===== Source information
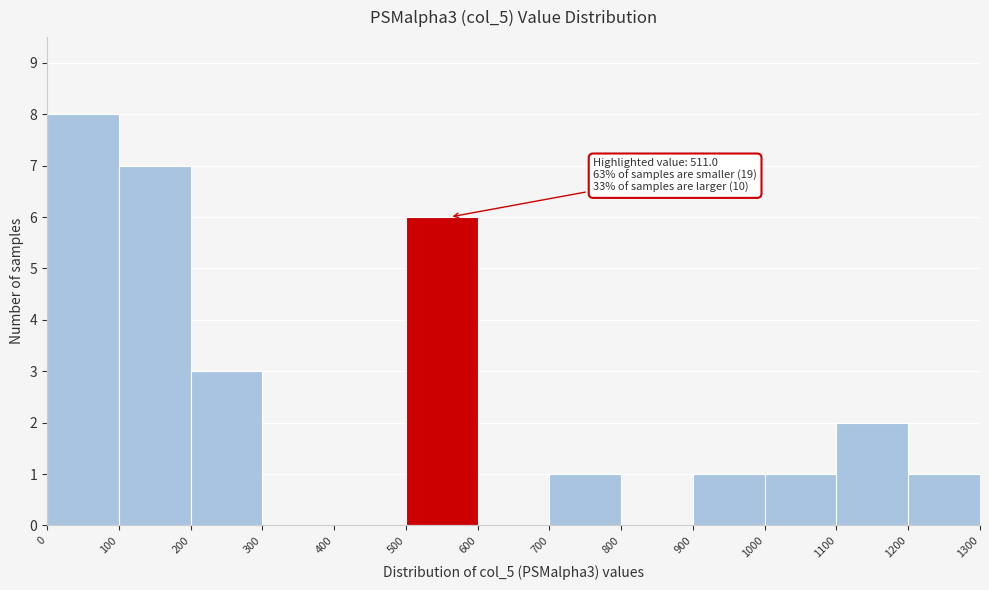

Which range on the x-axis has the tallest bar?

0 to 100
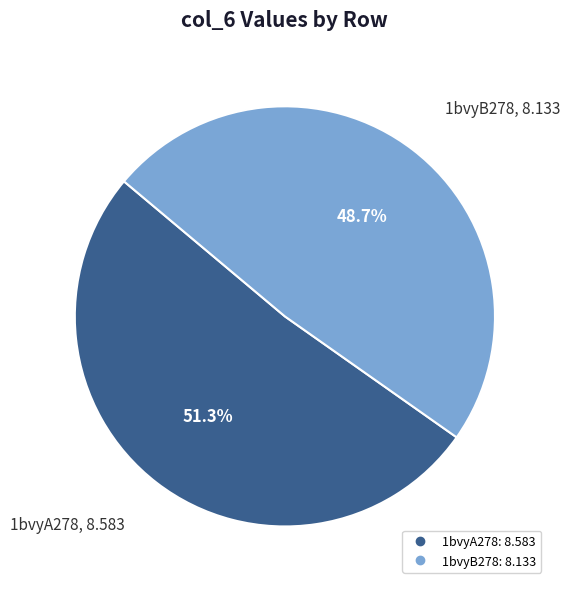

Does 1bvyB278 represent more than half of the total?

No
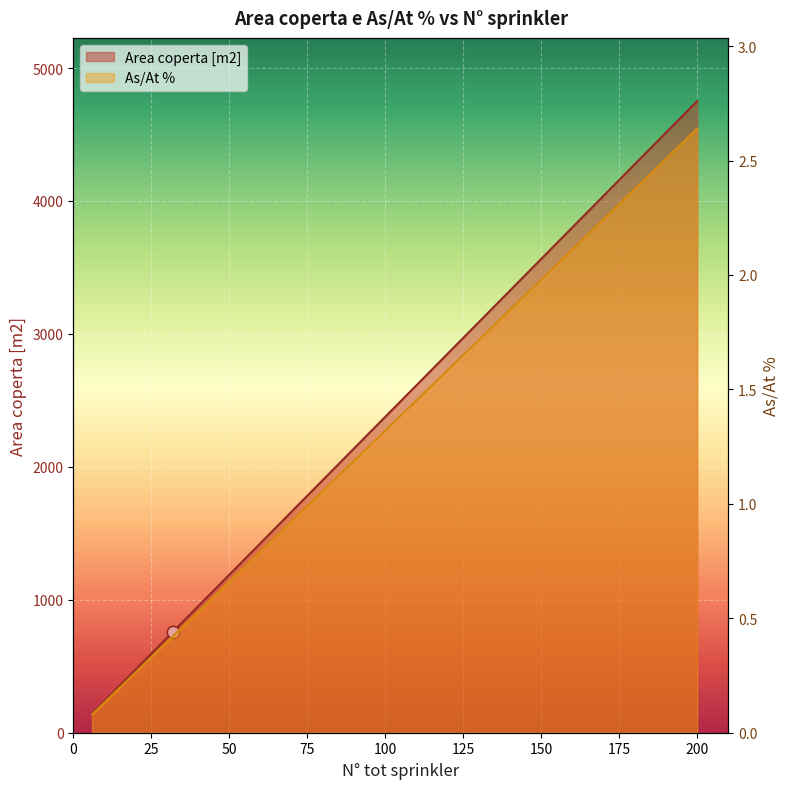

At how many categories does at least one series exceed 3355?

4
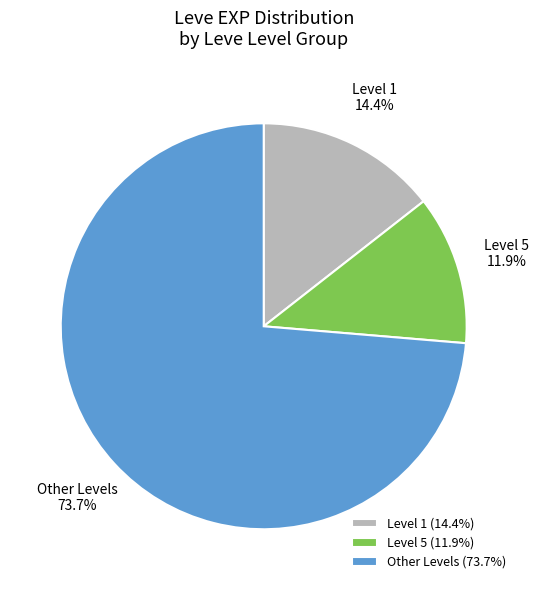

Does Other Levels represent more than half of the total?

Yes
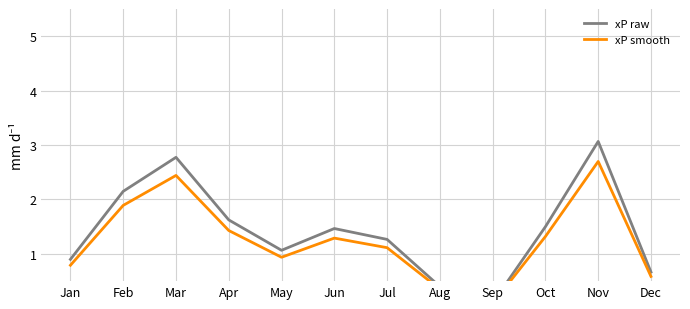

True or false: xP raw and xP smooth cross at least once.

False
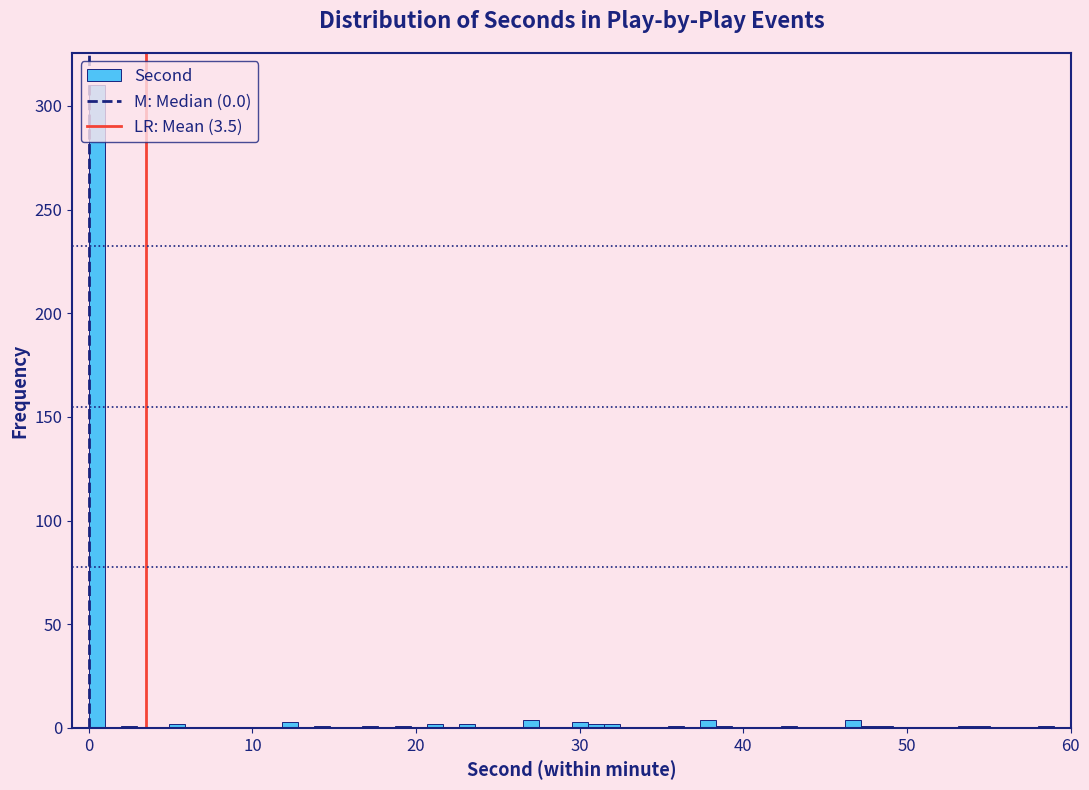

Read against the x-axis, roughly where is the centre of the tallest bar?

0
==========
What is required:
Copy the entries above word for word, leaving out the pictures.

Solution to the exercise:
Which range on the x-axis has the tallest bar?

0 to 100

Does 1bvyB278 represent more than half of the total?

No

At how many categories does at least one series exceed 3355?

4

Does Other Levels represent more than half of the total?

Yes

True or false: xP raw and xP smooth cross at least once.

False

Read against the x-axis, roughly where is the centre of the tallest bar?

0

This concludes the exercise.